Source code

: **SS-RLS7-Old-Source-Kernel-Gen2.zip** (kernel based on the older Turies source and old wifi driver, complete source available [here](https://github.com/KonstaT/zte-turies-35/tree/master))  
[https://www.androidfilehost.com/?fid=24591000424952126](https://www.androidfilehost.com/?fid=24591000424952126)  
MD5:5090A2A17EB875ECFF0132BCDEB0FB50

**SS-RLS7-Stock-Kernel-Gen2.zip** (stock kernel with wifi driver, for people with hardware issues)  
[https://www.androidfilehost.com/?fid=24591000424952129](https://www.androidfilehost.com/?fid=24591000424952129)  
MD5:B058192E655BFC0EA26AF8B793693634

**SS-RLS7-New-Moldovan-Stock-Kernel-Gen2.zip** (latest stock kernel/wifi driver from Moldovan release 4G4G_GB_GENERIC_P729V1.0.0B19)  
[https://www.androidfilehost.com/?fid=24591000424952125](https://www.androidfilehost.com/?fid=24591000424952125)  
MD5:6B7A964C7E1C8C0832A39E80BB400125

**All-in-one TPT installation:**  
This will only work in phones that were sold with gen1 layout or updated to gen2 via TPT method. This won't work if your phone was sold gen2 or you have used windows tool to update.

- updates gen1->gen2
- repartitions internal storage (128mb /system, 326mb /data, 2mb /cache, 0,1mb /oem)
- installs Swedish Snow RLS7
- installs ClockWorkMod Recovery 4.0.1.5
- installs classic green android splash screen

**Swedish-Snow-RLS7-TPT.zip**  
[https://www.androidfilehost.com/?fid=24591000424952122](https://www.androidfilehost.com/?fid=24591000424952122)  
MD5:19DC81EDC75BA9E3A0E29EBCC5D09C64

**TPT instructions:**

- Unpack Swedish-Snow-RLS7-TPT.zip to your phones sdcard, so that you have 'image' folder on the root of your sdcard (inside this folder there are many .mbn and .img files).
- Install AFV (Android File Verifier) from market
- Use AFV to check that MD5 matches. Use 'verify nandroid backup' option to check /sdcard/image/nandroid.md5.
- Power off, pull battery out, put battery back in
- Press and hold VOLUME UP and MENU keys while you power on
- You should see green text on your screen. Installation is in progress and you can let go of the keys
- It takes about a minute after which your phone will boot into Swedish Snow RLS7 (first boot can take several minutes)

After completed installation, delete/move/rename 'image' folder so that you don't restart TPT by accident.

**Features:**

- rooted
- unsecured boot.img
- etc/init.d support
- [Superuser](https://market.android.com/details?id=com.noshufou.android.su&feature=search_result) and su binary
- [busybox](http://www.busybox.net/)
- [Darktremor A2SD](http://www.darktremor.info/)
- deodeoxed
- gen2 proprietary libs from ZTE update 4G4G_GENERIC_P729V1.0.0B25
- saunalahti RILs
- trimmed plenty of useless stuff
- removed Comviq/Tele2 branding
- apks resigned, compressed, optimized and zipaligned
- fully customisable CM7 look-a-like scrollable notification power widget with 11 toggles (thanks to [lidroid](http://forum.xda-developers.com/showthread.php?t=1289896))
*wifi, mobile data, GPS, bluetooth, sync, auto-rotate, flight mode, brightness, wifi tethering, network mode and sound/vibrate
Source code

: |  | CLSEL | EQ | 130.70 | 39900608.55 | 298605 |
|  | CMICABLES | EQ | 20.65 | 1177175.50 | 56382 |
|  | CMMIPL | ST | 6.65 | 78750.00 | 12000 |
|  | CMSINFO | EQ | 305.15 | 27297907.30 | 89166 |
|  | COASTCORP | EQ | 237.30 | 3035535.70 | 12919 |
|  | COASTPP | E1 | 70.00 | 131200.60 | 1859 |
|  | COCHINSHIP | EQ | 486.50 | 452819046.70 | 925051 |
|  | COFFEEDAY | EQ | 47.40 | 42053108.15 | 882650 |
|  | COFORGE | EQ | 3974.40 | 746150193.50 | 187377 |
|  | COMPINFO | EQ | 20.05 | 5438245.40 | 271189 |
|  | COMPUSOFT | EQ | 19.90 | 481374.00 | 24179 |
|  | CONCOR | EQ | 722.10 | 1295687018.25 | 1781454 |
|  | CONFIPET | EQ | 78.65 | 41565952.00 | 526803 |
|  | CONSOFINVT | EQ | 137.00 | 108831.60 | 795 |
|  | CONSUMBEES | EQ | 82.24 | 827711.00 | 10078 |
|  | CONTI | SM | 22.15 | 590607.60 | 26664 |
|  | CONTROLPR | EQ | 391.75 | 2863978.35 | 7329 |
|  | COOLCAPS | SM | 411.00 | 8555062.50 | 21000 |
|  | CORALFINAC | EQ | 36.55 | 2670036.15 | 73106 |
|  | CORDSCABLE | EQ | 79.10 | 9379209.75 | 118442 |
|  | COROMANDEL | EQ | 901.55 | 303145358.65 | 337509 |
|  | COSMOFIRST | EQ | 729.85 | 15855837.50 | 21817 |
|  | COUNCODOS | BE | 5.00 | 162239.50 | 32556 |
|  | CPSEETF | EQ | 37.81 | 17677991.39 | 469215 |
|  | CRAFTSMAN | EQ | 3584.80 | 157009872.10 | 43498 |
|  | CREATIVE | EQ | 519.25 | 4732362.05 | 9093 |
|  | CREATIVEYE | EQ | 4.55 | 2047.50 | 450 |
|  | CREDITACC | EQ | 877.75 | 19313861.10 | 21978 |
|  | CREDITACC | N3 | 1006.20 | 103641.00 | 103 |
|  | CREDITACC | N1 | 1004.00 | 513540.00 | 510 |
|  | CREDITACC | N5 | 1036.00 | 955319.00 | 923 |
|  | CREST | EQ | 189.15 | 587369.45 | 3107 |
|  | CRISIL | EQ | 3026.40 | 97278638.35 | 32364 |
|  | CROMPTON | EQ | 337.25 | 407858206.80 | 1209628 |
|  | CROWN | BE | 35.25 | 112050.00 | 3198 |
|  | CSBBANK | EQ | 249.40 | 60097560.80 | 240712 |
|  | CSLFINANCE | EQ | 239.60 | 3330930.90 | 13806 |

+-------+

■ EXERCISE REQUIREMENTS ■
Could you reproduce the listing with every "CREDITACC" replaced by "CREDITACCESS" and everything else left unchanged?

■ RESPONSE BOX ■
Source code

: **SS-RLS7-Old-Source-Kernel-Gen2.zip** (kernel based on the older Turies source and old wifi driver, complete source available [here](https://github.com/KonstaT/zte-turies-35/tree/master))  
[https://www.androidfilehost.com/?fid=24591000424952126](https://www.androidfilehost.com/?fid=24591000424952126)  
MD5:5090A2A17EB875ECFF0132BCDEB0FB50

**SS-RLS7-Stock-Kernel-Gen2.zip** (stock kernel with wifi driver, for people with hardware issues)  
[https://www.androidfilehost.com/?fid=24591000424952129](https://www.androidfilehost.com/?fid=24591000424952129)  
MD5:B058192E655BFC0EA26AF8B793693634

**SS-RLS7-New-Moldovan-Stock-Kernel-Gen2.zip** (latest stock kernel/wifi driver from Moldovan release 4G4G_GB_GENERIC_P729V1.0.0B19)  
[https://www.androidfilehost.com/?fid=24591000424952125](https://www.androidfilehost.com/?fid=24591000424952125)  
MD5:6B7A964C7E1C8C0832A39E80BB400125

**All-in-one TPT installation:**  
This will only work in phones that were sold with gen1 layout or updated to gen2 via TPT method. This won't work if your phone was sold gen2 or you have used windows tool to update.

- updates gen1->gen2
- repartitions internal storage (128mb /system, 326mb /data, 2mb /cache, 0,1mb /oem)
- installs Swedish Snow RLS7
- installs ClockWorkMod Recovery 4.0.1.5
- installs classic green android splash screen

**Swedish-Snow-RLS7-TPT.zip**  
[https://www.androidfilehost.com/?fid=24591000424952122](https://www.androidfilehost.com/?fid=24591000424952122)  
MD5:19DC81EDC75BA9E3A0E29EBCC5D09C64

**TPT instructions:**

- Unpack Swedish-Snow-RLS7-TPT.zip to your phones sdcard, so that you have 'image' folder on the root of your sdcard (inside this folder there are many .mbn and .img files).
- Install AFV (Android File Verifier) from market
- Use AFV to check that MD5 matches. Use 'verify nandroid backup' option to check /sdcard/image/nandroid.md5.
- Power off, pull battery out, put battery back in
- Press and hold VOLUME UP and MENU keys while you power on
- You should see green text on your screen. Installation is in progress and you can let go of the keys
- It takes about a minute after which your phone will boot into Swedish Snow RLS7 (first boot can take several minutes)

After completed installation, delete/move/rename 'image' folder so that you don't restart TPT by accident.

**Features:**

- rooted
- unsecured boot.img
- etc/init.d support
- [Superuser](https://market.android.com/details?id=com.noshufou.android.su&feature=search_result) and su binary
- [busybox](http://www.busybox.net/)
- [Darktremor A2SD](http://www.darktremor.info/)
- deodeoxed
- gen2 proprietary libs from ZTE update 4G4G_GENERIC_P729V1.0.0B25
- saunalahti RILs
- trimmed plenty of useless stuff
- removed Comviq/Tele2 branding
- apks resigned, compressed, optimized and zipaligned
- fully customisable CM7 look-a-like scrollable notification power widget with 11 toggles (thanks to [lidroid](http://forum.xda-developers.com/showthread.php?t=1289896))
*wifi, mobile data, GPS, bluetooth, sync, auto-rotate, flight mode, brightness, wifi tethering, network mode and sound/vibrate
Source code

: |  | CLSEL | EQ | 130.70 | 39900608.55 | 298605 |
|  | CMICABLES | EQ | 20.65 | 1177175.50 | 56382 |
|  | CMMIPL | ST | 6.65 | 78750.00 | 12000 |
|  | CMSINFO | EQ | 305.15 | 27297907.30 | 89166 |
|  | COASTCORP | EQ | 237.30 | 3035535.70 | 12919 |
|  | COASTPP | E1 | 70.00 | 131200.60 | 1859 |
|  | COCHINSHIP | EQ | 486.50 | 452819046.70 | 925051 |
|  | COFFEEDAY | EQ | 47.40 | 42053108.15 | 882650 |
|  | COFORGE | EQ | 3974.40 | 746150193.50 | 187377 |
|  | COMPINFO | EQ | 20.05 | 5438245.40 | 271189 |
|  | COMPUSOFT | EQ | 19.90 | 481374.00 | 24179 |
|  | CONCOR | EQ | 722.10 | 1295687018.25 | 1781454 |
|  | CONFIPET | EQ | 78.65 | 41565952.00 | 526803 |
|  | CONSOFINVT | EQ | 137.00 | 108831.60 | 795 |
|  | CONSUMBEES | EQ | 82.24 | 827711.00 | 10078 |
|  | CONTI | SM | 22.15 | 590607.60 | 26664 |
|  | CONTROLPR | EQ | 391.75 | 2863978.35 | 7329 |
|  | COOLCAPS | SM | 411.00 | 8555062.50 | 21000 |
|  | CORALFINAC | EQ | 36.55 | 2670036.15 | 73106 |
|  | CORDSCABLE | EQ | 79.10 | 9379209.75 | 118442 |
|  | COROMANDEL | EQ | 901.55 | 303145358.65 | 337509 |
|  | COSMOFIRST | EQ | 729.85 | 15855837.50 | 21817 |
|  | COUNCODOS | BE | 5.00 | 162239.50 | 32556 |
|  | CPSEETF | EQ | 37.81 | 17677991.39 | 469215 |
|  | CRAFTSMAN | EQ | 3584.80 | 157009872.10 | 43498 |
|  | CREATIVE | EQ | 519.25 | 4732362.05 | 9093 |
|  | CREATIVEYE | EQ | 4.55 | 2047.50 | 450 |
|  | CREDITACCESS | EQ | 877.75 | 19313861.10 | 21978 |
|  | CREDITACCESS | N3 | 1006.20 | 103641.00 | 103 |
|  | CREDITACCESS | N1 | 1004.00 | 513540.00 | 510 |
|  | CREDITACCESS | N5 | 1036.00 | 955319.00 | 923 |
|  | CREST | EQ | 189.15 | 587369.45 | 3107 |
|  | CRISIL | EQ | 3026.40 | 97278638.35 | 32364 |
|  | CROMPTON | EQ | 337.25 | 407858206.80 | 1209628 |
|  | CROWN | BE | 35.25 | 112050.00 | 3198 |
|  | CSBBANK | EQ | 249.40 | 60097560.80 | 240712 |
|  | CSLFINANCE | EQ | 239.60 | 3330930.90 | 13806 |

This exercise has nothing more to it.